(Data taken from a collection)
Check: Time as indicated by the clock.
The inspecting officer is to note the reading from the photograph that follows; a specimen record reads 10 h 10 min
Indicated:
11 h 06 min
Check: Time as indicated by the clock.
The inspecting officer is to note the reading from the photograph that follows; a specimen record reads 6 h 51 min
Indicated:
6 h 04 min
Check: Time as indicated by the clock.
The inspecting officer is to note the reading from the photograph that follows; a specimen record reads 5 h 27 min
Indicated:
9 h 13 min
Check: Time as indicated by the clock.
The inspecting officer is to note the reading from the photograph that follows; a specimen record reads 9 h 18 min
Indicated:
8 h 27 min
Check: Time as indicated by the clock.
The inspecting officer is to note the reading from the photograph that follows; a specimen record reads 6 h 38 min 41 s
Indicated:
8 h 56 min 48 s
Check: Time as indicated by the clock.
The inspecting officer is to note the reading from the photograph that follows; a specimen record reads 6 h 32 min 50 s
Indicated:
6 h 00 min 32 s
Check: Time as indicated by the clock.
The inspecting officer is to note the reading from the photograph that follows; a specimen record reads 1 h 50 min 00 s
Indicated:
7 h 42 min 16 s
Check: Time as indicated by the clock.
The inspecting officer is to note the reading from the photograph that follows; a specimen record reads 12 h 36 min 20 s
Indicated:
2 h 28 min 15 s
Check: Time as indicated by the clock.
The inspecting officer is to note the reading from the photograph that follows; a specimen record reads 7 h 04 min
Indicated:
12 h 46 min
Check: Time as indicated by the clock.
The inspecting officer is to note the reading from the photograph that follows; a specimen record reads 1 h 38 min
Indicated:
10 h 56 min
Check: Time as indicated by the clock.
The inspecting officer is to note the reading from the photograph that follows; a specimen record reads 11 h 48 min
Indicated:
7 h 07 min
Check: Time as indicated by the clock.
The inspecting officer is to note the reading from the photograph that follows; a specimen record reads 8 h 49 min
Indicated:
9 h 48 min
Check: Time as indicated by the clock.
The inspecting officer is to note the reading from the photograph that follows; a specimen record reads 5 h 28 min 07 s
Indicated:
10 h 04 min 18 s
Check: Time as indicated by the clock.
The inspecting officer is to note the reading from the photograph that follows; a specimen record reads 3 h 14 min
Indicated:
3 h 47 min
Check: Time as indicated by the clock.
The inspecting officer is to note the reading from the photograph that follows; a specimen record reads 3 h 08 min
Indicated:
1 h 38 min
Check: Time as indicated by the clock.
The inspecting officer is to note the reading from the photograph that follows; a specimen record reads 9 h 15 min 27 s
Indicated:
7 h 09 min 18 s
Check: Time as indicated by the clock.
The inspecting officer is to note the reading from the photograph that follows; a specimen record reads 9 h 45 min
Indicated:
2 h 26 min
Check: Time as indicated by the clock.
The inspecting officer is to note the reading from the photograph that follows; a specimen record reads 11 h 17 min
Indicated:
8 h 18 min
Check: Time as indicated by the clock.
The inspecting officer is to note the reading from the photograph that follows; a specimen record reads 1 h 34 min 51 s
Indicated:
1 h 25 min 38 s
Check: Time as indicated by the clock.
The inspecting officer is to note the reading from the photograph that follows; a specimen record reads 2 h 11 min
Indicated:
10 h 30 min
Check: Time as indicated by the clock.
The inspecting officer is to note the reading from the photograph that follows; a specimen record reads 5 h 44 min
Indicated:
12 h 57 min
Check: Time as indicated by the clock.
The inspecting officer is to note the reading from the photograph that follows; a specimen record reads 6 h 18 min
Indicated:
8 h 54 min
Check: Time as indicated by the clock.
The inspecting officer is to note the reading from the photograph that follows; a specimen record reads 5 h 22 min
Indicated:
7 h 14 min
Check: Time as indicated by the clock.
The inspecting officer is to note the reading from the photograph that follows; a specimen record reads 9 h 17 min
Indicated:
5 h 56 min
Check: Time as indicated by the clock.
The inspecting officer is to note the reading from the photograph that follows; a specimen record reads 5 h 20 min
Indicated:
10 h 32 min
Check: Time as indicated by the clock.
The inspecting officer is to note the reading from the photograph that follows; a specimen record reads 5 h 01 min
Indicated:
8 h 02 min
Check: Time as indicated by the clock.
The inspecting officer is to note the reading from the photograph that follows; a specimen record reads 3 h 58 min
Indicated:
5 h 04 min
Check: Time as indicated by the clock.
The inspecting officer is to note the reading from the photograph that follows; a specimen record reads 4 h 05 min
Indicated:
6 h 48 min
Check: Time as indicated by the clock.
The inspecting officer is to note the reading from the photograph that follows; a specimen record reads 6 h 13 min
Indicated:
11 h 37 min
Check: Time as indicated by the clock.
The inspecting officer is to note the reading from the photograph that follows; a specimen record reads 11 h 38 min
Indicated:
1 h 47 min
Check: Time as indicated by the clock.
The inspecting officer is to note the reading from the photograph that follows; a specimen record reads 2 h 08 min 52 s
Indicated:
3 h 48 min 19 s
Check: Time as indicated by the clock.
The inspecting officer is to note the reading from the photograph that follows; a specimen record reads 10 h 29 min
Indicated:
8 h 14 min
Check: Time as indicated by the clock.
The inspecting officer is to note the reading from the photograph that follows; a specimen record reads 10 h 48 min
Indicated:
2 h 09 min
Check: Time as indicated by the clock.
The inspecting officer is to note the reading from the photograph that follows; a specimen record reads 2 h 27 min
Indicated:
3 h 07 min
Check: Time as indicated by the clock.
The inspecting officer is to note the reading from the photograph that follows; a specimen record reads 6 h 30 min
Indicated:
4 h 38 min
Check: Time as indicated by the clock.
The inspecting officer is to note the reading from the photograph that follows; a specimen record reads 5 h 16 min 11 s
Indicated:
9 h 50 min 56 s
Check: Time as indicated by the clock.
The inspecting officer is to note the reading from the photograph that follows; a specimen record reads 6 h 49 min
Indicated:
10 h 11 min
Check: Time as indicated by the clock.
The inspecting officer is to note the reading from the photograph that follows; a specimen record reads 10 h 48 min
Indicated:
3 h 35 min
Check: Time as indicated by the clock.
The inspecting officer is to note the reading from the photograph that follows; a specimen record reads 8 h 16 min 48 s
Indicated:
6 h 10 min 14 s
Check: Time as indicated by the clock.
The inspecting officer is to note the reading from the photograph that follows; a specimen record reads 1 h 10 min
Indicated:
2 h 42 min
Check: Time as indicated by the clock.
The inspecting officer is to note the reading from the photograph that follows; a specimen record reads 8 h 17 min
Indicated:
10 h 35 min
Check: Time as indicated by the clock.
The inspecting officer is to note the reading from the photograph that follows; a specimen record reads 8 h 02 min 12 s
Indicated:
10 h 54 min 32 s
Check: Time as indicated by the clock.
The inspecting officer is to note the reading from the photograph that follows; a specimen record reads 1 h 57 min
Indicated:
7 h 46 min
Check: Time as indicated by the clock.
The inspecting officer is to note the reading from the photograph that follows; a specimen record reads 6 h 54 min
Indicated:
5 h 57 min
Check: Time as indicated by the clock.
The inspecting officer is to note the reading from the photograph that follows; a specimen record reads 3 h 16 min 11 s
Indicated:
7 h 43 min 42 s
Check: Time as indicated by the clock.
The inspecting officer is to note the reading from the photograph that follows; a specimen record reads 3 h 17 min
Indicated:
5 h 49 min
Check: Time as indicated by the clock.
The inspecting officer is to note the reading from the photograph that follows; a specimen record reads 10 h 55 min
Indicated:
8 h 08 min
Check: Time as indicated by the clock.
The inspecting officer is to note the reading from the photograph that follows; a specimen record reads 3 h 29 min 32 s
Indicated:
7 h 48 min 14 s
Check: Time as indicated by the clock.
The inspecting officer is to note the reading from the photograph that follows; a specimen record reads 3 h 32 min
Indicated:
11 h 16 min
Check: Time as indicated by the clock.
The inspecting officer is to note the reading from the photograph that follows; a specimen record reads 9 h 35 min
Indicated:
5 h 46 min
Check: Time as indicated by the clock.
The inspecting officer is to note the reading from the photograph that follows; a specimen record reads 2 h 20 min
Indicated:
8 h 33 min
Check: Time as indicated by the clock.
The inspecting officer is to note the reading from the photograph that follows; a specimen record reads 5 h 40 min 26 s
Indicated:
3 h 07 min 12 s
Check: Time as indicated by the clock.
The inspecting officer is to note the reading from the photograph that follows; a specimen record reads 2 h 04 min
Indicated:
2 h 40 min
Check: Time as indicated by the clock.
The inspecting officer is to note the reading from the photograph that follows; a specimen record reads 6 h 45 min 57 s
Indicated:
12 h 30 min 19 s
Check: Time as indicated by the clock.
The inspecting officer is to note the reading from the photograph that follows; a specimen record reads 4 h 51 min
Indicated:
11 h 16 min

◆ Given task: Output the material again unchanged, from its first line through the line containing "2 h 28 min 15 s", both included.

◆ Response:
Check: Time as indicated by the clock.
The inspecting officer is to note the reading from the photograph that follows; a specimen record reads 10 h 10 min
Indicated:
11 h 06 min
Check: Time as indicated by the clock.
The inspecting officer is to note the reading from the photograph that follows; a specimen record reads 6 h 51 min
Indicated:
6 h 04 min
Check: Time as indicated by the clock.
The inspecting officer is to note the reading from the photograph that follows; a specimen record reads 5 h 27 min
Indicated:
9 h 13 min
Check: Time as indicated by the clock.
The inspecting officer is to note the reading from the photograph that follows; a specimen record reads 9 h 18 min
Indicated:
8 h 27 min
Check: Time as indicated by the clock.
The inspecting officer is to note the reading from the photograph that follows; a specimen record reads 6 h 38 min 41 s
Indicated:
8 h 56 min 48 s
Check: Time as indicated by the clock.
The inspecting officer is to note the reading from the photograph that follows; a specimen record reads 6 h 32 min 50 s
Indicated:
6 h 00 min 32 s
Check: Time as indicated by the clock.
The inspecting officer is to note the reading from the photograph that follows; a specimen record reads 1 h 50 min 00 s
Indicated:
7 h 42 min 16 s
Check: Time as indicated by the clock.
The inspecting officer is to note the reading from the photograph that follows; a specimen record reads 12 h 36 min 20 s
Indicated:
2 h 28 min 15 s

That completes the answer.